Pour un essai, ce livre est suffisamment documenté sur le gangstérisme. Il commence par donner une vu panoramique sue les gangs et les gangsters de Kinshasa. En rapport avec cette première partie, l’Auteur expose entre autres, les contingences sociales à la base de l’émergence et de l’accentuation du gangstérisme kinois; la culture du gangstérisme ; les diverses opérations menées par les gangsters de Kinshasa ainsi que leurs retombées socio-psychologiques sur la vie de la population martyre. Cette somme de données empiriques constitue le deuxième mérite de l’Auteur.
Mesurant les incidences désastreuses du phénomène Kuluna dans son univers d’investigation, Germain KUNA qui n’ignore pas l’engagement des pouvoirs publics à travers particulièrement le Ministère de la Justice et la Police Nationale dans la lutte contre ce fléau, estime que les résultats demeurent toujours loin d’être satisfaisants et durables. Par conséquent, conclu l’Auteur, il y a lieu de procéder autrement.
C’est ainsi qu’à l’issue du diagnostic, l’Auteur propose dans la seconde partie de son œuvre, une thérapeutique qui intègre des mesures coercitives et des actions éducatives. Cette contribution marque le troisième mérite de l’Auteur.
A propos de l’usage de la force par les pouvoirs publics congolais, l’Auteur prône comme moyen capable de détruire les socles du gangstérisme et de favoriser le démantèlement de la puissance des gangs à Kinshasa.
Cependant, la formation en sciences sociales lui ayant révélé les limites des actions coercitives dont les résultats se veulent en général immédiats mais éphémères, passagers ou superficiels, il ne s’est donc pas arrêté là. Aussi soucieux de les rendre durables et profitables à toute la communauté, Germain KUNA MABA recommande une didactique intégrée susceptible de générer une reconversion des mentalités, génératrice de l’ordre et de la paix dont la République Démocratique du Congo et sa capitale Kinshasa ont besoin pour prendre de l’envol.

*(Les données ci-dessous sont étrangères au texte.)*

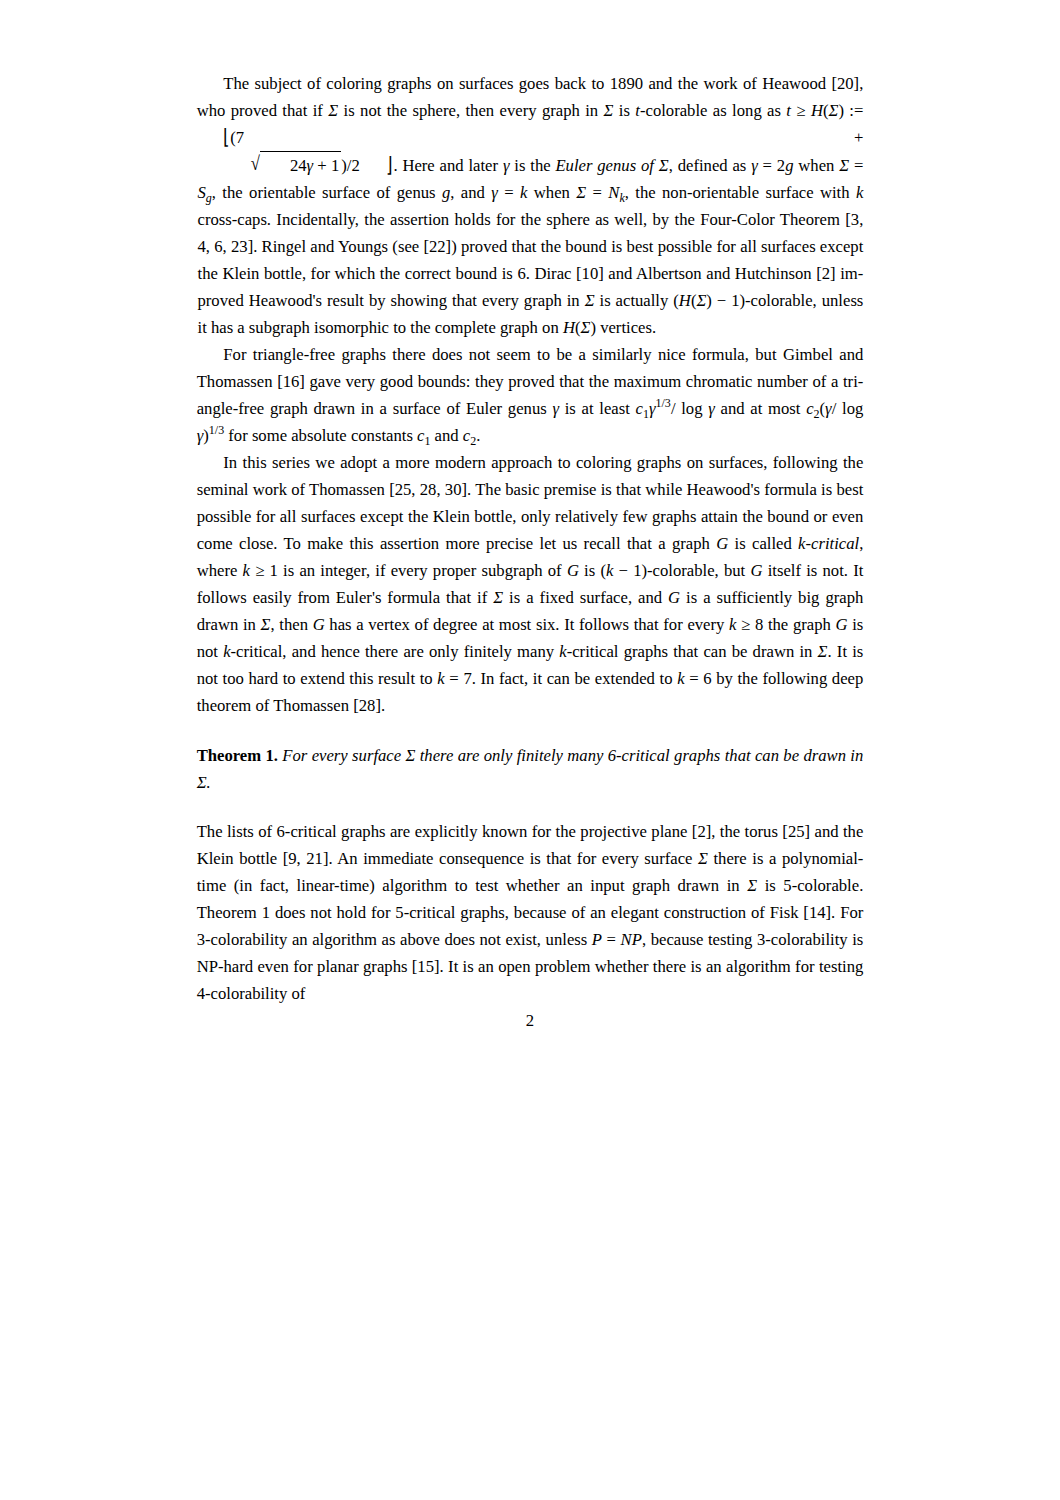The subject of coloring graphs on surfaces goes back to 1890 and the work of Heawood [20], who proved that if Σ is not the sphere, then every graph in Σ is t-colorable as long as t ≥ H(Σ) := ⌊(7 + √24γ + 1)/2⌋. Here and later γ is the Euler genus of Σ, defined as γ = 2g when Σ = Sg, the orientable surface of genus g, and γ = k when Σ = Nk, the non-orientable surface with k cross-caps. Incidentally, the assertion holds for the sphere as well, by the Four-Color Theorem [3, 4, 6, 23]. Ringel and Youngs (see [22]) proved that the bound is best possible for all surfaces except the Klein bottle, for which the correct bound is 6. Dirac [10] and Albertson and Hutchinson [2] improved Heawood's result by showing that every graph in Σ is actually (H(Σ) − 1)-colorable, unless it has a subgraph isomorphic to the complete graph on H(Σ) vertices.
For triangle-free graphs there does not seem to be a similarly nice formula, but Gimbel and Thomassen [16] gave very good bounds: they proved that the maximum chromatic number of a triangle-free graph drawn in a surface of Euler genus γ is at least c1γ1/3/ log γ and at most c2(γ/ log γ)1/3 for some absolute constants c1 and c2.
In this series we adopt a more modern approach to coloring graphs on surfaces, following the seminal work of Thomassen [25, 28, 30]. The basic premise is that while Heawood's formula is best possible for all surfaces except the Klein bottle, only relatively few graphs attain the bound or even come close. To make this assertion more precise let us recall that a graph G is called k-critical, where k ≥ 1 is an integer, if every proper subgraph of G is (k − 1)-colorable, but G itself is not. It follows easily from Euler's formula that if Σ is a fixed surface, and G is a sufficiently big graph drawn in Σ, then G has a vertex of degree at most six. It follows that for every k ≥ 8 the graph G is not k-critical, and hence there are only finitely many k-critical graphs that can be drawn in Σ. It is not too hard to extend this result to k = 7. In fact, it can be extended to k = 6 by the following deep theorem of Thomassen [28].
Theorem 1. For every surface Σ there are only finitely many 6-critical graphs that can be drawn in Σ.
The lists of 6-critical graphs are explicitly known for the projective plane [2], the torus [25] and the Klein bottle [9, 21]. An immediate consequence is that for every surface Σ there is a polynomial-time (in fact, linear-time) algorithm to test whether an input graph drawn in Σ is 5-colorable. Theorem 1 does not hold for 5-critical graphs, because of an elegant construction of Fisk [14]. For 3-colorability an algorithm as above does not exist, unless P = NP, because testing 3-colorability is NP-hard even for planar graphs [15]. It is an open problem whether there is an algorithm for testing 4-colorability of
2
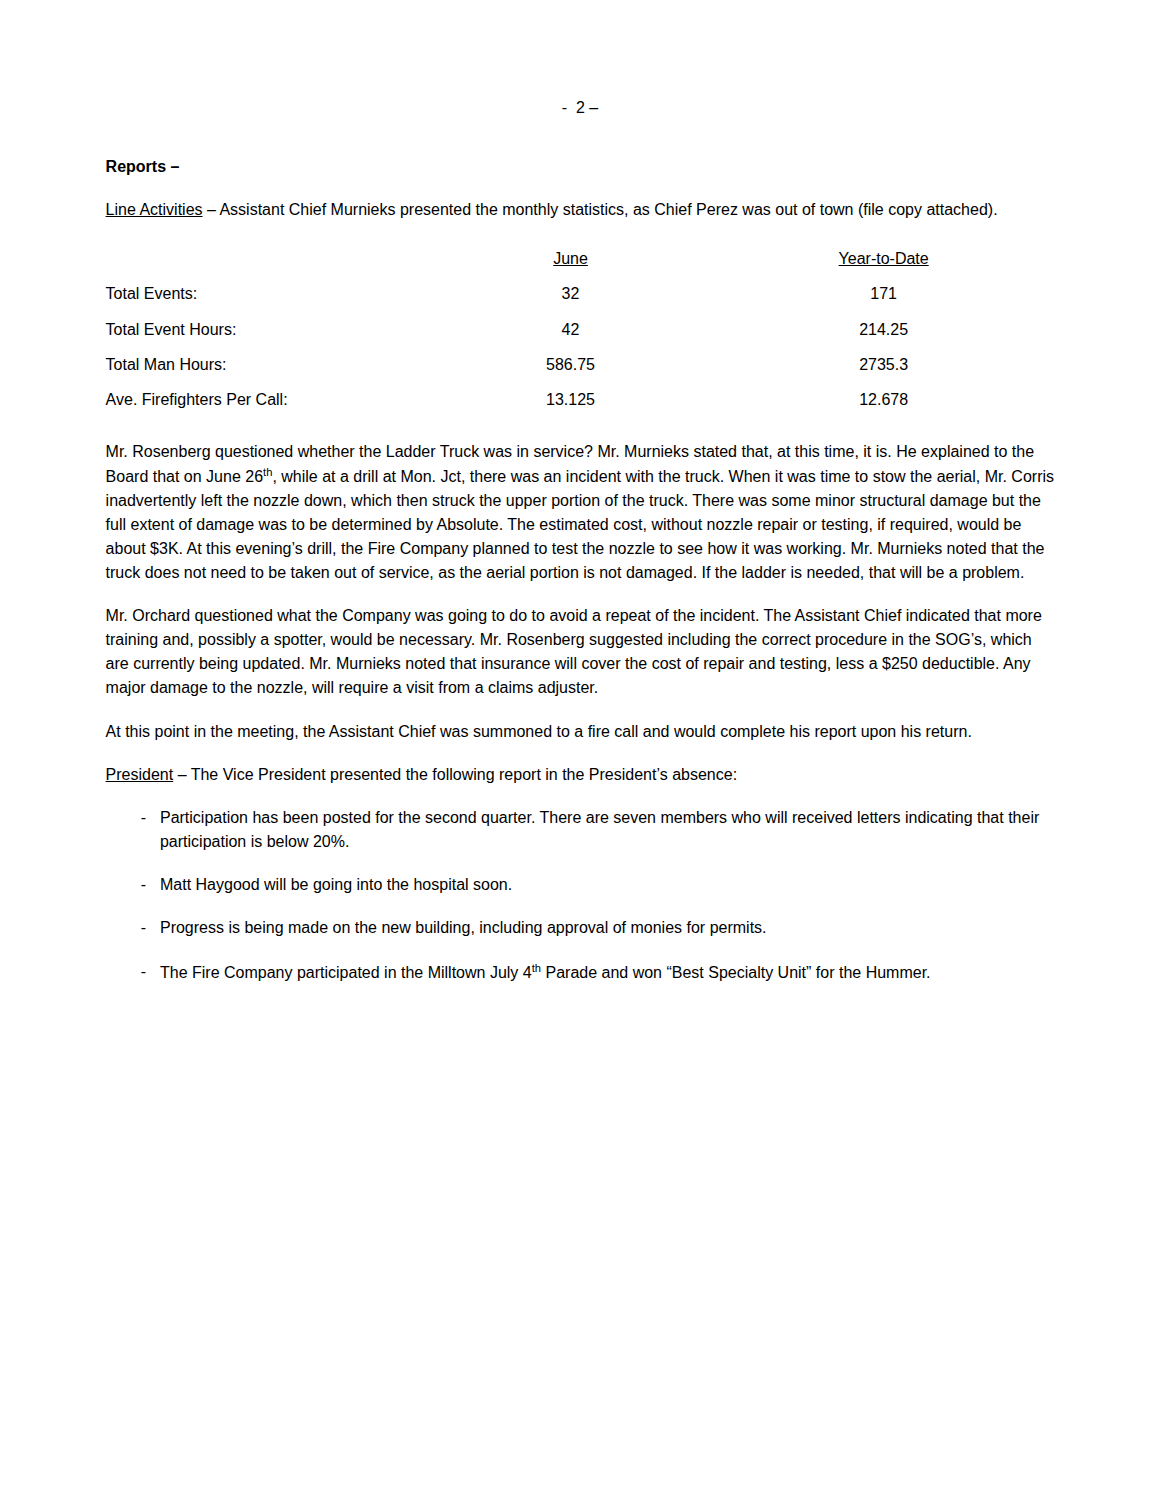- 2 –
Reports –
Line Activities – Assistant Chief Murnieks presented the monthly statistics, as Chief Perez was out of town (file copy attached).
| | June | Year-to-Date |
| --- | --- | --- |
| Total Events: | 32 | 171 |
| Total Event Hours: | 42 | 214.25 |
| Total Man Hours: | 586.75 | 2735.3 |
| Ave. Firefighters Per Call: | 13.125 | 12.678 |
Mr. Rosenberg questioned whether the Ladder Truck was in service? Mr. Murnieks stated that, at this time, it is. He explained to the Board that on June 26th, while at a drill at Mon. Jct, there was an incident with the truck. When it was time to stow the aerial, Mr. Corris inadvertently left the nozzle down, which then struck the upper portion of the truck. There was some minor structural damage but the full extent of damage was to be determined by Absolute. The estimated cost, without nozzle repair or testing, if required, would be about $3K. At this evening’s drill, the Fire Company planned to test the nozzle to see how it was working. Mr. Murnieks noted that the truck does not need to be taken out of service, as the aerial portion is not damaged. If the ladder is needed, that will be a problem.
Mr. Orchard questioned what the Company was going to do to avoid a repeat of the incident. The Assistant Chief indicated that more training and, possibly a spotter, would be necessary. Mr. Rosenberg suggested including the correct procedure in the SOG’s, which are currently being updated. Mr. Murnieks noted that insurance will cover the cost of repair and testing, less a $250 deductible. Any major damage to the nozzle, will require a visit from a claims adjuster.
At this point in the meeting, the Assistant Chief was summoned to a fire call and would complete his report upon his return.
President – The Vice President presented the following report in the President’s absence:
Participation has been posted for the second quarter. There are seven members who will received letters indicating that their participation is below 20%.
Matt Haygood will be going into the hospital soon.
Progress is being made on the new building, including approval of monies for permits.
The Fire Company participated in the Milltown July 4th Parade and won “Best Specialty Unit” for the Hummer.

Le débat engagé, les leçons tirées et les perspectives tracées permettraient à coup sûr, de faire changer positivement et durablement la situation décriée. Mais pour y parvenir, la lecture de cette œuvre, la vulgarisation de ses idées maitresses, l’engagement personnel de chacun et cela à tous les niveaux, à les mettre en application, en constituent les préalables incontournables.
Comme moi qui ai eu le privilège de découvrir et d’être aussitôt fasciné par l’éclairage que nous fournit le livre de Germain KUNA sur le phénomène qui nous agace constamment, je ne doute pas à ce que tout intellectuel doublé de patriotisme puisse se montrer attiré par cette précieuse contribution en vue de mettre de l’ordre dans sa vie personnelle, dans celle de notre société globale. Je recommande vivement la lecture de cet ouvrage à tous.
Sylvain SHOMBA KINYAMA
Professeur ordinaire
[1] SHOMBA KINYAMA, Kinshasa : Mégapolis malade des dérives existentielles, Paris, L’Harmattan, 2004.